- _Work request_
Search the listing below for "KiCad". Copy each matching line.

********

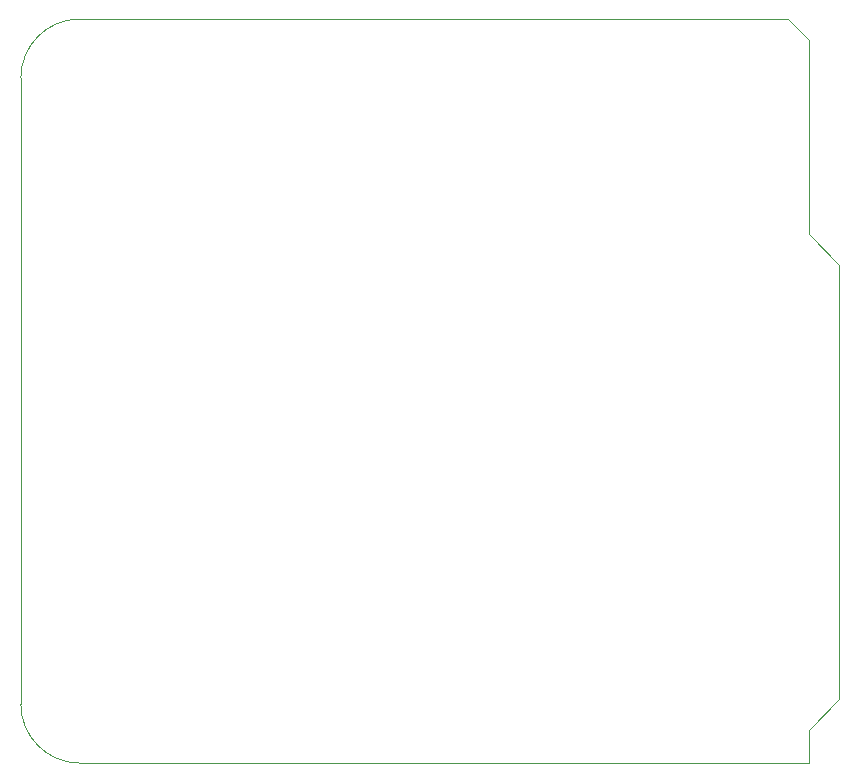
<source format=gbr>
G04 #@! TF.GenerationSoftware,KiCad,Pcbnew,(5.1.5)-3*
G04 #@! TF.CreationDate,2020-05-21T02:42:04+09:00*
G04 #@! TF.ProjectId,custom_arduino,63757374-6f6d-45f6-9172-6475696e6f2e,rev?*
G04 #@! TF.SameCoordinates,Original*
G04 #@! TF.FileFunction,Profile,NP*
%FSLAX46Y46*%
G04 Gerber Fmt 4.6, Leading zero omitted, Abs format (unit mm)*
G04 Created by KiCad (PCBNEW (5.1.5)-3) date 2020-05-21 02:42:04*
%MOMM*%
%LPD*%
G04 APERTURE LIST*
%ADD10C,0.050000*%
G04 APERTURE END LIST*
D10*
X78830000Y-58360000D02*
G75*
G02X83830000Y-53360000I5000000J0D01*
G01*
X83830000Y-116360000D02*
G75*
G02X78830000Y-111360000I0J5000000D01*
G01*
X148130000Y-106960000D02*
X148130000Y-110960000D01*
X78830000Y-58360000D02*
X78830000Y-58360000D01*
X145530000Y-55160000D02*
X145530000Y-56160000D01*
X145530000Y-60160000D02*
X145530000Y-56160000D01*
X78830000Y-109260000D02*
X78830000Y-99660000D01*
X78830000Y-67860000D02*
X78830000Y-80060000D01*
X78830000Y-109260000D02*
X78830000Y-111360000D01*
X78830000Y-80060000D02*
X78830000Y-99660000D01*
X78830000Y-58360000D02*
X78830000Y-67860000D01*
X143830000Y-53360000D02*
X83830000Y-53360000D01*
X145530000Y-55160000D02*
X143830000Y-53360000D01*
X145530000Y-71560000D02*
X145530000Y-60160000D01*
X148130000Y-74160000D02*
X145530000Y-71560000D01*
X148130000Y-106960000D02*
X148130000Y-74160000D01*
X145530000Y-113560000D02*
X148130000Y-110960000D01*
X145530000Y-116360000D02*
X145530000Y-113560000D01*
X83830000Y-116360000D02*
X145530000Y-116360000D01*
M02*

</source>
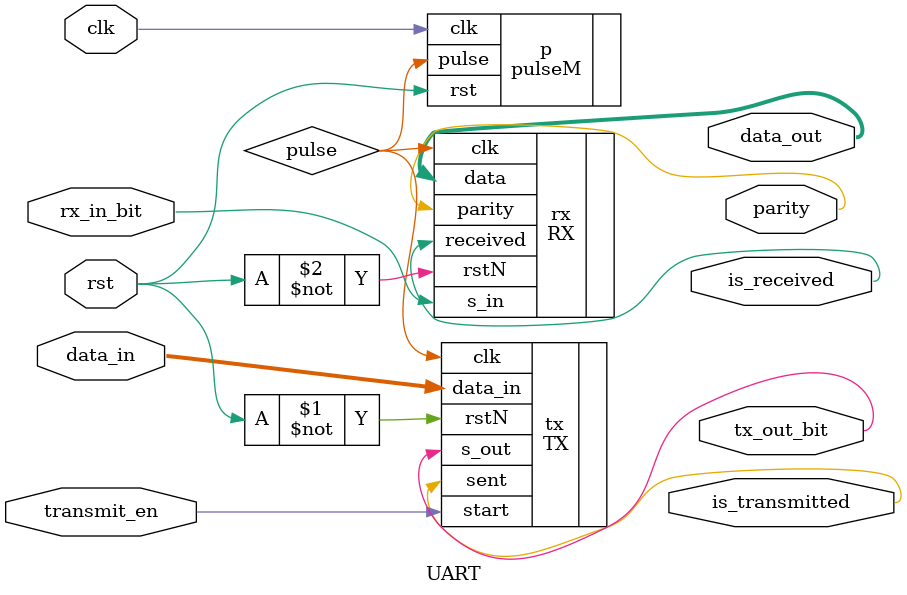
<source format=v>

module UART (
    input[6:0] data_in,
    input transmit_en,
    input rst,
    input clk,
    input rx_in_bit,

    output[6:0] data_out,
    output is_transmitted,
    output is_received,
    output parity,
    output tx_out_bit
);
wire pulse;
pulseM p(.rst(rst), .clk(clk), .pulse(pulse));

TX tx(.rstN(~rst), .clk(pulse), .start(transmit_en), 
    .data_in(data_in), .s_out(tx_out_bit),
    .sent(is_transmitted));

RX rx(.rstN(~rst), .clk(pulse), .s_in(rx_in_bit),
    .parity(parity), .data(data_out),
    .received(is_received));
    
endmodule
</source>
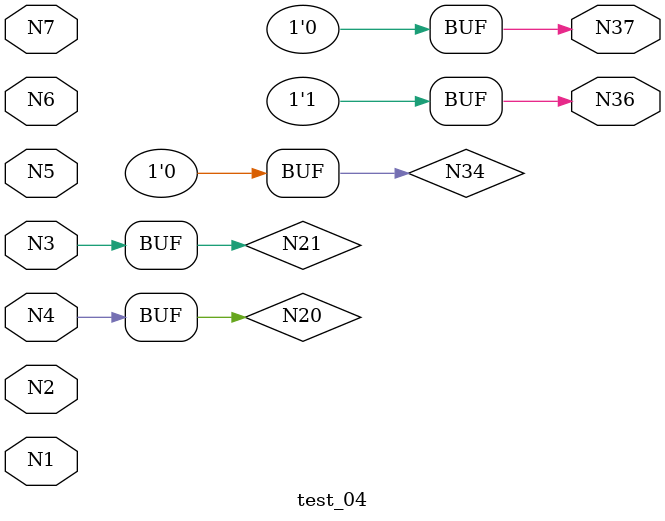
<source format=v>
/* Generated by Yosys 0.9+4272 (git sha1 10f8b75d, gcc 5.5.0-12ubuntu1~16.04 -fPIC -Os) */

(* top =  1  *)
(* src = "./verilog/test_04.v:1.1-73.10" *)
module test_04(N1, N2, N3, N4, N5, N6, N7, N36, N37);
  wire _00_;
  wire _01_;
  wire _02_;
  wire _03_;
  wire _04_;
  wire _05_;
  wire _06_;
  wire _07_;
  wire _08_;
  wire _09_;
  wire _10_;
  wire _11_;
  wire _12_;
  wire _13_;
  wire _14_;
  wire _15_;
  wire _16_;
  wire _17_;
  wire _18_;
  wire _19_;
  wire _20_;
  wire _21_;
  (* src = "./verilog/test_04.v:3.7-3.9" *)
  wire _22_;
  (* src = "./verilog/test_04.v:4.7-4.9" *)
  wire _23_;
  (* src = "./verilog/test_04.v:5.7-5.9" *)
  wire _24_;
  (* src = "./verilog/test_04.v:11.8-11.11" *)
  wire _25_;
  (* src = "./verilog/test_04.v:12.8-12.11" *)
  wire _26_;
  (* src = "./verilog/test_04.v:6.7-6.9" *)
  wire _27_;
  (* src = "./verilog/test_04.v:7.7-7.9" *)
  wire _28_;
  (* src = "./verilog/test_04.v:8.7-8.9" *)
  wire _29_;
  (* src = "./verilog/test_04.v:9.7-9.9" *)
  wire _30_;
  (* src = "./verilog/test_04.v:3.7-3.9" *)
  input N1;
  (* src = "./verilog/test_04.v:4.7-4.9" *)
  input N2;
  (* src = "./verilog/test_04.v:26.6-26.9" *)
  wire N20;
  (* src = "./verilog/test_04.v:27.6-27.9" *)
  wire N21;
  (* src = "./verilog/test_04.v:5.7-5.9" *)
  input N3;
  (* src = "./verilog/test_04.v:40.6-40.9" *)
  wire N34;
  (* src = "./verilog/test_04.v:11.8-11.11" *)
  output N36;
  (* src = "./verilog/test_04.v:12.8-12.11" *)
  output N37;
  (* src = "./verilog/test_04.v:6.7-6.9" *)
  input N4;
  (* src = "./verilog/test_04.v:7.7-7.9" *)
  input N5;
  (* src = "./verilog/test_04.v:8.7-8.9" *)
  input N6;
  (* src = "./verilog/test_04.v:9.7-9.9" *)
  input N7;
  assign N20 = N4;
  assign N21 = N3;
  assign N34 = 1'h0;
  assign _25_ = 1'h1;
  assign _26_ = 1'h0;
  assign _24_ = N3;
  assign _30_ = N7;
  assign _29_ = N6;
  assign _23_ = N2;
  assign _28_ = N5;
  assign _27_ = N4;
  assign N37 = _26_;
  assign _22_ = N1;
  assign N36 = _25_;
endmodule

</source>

********

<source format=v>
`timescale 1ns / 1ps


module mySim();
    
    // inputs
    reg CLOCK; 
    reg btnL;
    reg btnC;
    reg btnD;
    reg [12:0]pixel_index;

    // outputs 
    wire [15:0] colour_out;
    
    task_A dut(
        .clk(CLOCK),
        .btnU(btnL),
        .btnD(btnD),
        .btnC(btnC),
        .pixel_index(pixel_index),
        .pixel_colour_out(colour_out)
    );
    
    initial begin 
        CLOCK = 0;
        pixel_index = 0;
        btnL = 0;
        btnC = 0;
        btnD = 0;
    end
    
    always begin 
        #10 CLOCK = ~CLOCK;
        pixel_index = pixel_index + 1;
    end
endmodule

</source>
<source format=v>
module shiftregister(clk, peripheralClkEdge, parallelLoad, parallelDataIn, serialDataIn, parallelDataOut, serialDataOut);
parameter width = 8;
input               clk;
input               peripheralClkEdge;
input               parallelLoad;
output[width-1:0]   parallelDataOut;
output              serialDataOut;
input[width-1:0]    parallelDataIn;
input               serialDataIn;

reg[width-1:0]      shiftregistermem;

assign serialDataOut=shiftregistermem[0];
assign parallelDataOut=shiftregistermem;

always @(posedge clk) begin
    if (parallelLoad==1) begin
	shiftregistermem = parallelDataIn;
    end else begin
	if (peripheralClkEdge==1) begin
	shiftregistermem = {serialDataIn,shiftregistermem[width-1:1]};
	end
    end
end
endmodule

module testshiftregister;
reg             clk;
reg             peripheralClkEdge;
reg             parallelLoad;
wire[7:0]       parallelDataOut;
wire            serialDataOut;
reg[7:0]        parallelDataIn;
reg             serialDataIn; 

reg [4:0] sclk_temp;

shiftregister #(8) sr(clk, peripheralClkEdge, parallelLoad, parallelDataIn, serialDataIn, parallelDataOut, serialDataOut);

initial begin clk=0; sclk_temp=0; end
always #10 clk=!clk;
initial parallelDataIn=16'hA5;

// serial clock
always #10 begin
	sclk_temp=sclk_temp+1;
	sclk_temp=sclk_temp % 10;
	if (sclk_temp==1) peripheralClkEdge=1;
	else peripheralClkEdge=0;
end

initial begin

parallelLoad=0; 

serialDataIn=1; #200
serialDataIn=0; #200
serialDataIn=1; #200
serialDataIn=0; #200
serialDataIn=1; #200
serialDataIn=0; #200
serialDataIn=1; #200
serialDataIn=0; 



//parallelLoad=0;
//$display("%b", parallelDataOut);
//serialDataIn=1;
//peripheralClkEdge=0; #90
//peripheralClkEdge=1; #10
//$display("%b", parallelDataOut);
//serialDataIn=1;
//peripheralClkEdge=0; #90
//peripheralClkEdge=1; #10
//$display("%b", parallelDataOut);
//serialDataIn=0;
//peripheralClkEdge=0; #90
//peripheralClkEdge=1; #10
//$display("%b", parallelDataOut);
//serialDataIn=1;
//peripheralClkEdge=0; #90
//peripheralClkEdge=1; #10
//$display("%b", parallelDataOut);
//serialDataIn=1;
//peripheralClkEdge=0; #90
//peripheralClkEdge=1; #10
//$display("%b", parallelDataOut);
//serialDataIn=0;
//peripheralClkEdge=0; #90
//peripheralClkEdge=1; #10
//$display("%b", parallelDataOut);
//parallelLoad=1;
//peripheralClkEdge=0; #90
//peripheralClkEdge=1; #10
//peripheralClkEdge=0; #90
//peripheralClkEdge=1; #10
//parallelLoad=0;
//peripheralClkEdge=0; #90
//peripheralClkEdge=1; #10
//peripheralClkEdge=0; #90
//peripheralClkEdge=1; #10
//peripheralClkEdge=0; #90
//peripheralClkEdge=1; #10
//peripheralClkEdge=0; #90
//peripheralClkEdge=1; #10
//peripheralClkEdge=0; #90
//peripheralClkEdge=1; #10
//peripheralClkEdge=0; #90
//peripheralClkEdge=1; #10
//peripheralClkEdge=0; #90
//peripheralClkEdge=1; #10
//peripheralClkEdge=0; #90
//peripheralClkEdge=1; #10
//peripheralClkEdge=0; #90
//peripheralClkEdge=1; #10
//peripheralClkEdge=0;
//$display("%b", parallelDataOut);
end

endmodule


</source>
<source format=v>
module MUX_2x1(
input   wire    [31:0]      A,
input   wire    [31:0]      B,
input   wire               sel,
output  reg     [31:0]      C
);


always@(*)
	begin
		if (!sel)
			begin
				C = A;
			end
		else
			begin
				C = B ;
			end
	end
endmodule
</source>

********

- _Exercise solution_
G04 #@! TF.GenerationSoftware,KiCad,Pcbnew,(5.1.5)-3*
G04 Created by KiCad (PCBNEW (5.1.5)-3) date 2020-05-21 02:42:04*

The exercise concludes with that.